* [EXERCISE AIM] The pictures do not go in the copy. Reproduce the rest of the entries exactly.

* [MATERIAL SHOWN]

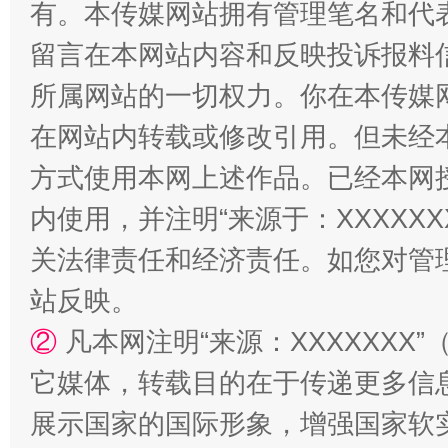
有。本传媒网站拥有管理笔名和代
留言在本网站内容和反映投诉报料
所属网站的一切权力。你在本传媒
在网站内转载或修改引用。但未经
方式使用本网上述作品。已经本网
内使用，并注明“来源于：XXXXX
站台名比不上好声名
关法律责任和经济责任。如您对管
站反映。
②
凡本网注明“来源：XXXXXX
它媒体，转载目的在于传递更多信
展示国家的国际形象，增强国家软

* [REPLY]
有。本传媒网站拥有管理笔名和代
留言在本网站内容和反映投诉报料
所属网站的一切权力。你在本传媒
在网站内转载或修改引用。但未经
方式使用本网上述作品。已经本网
内使用，并注明“来源于：XXXXX
站台名比不上好声名
关法律责任和经济责任。如您对管
站反映。
②
凡本网注明“来源：XXXXXX
它媒体，转载目的在于传递更多信
展示国家的国际形象，增强国家软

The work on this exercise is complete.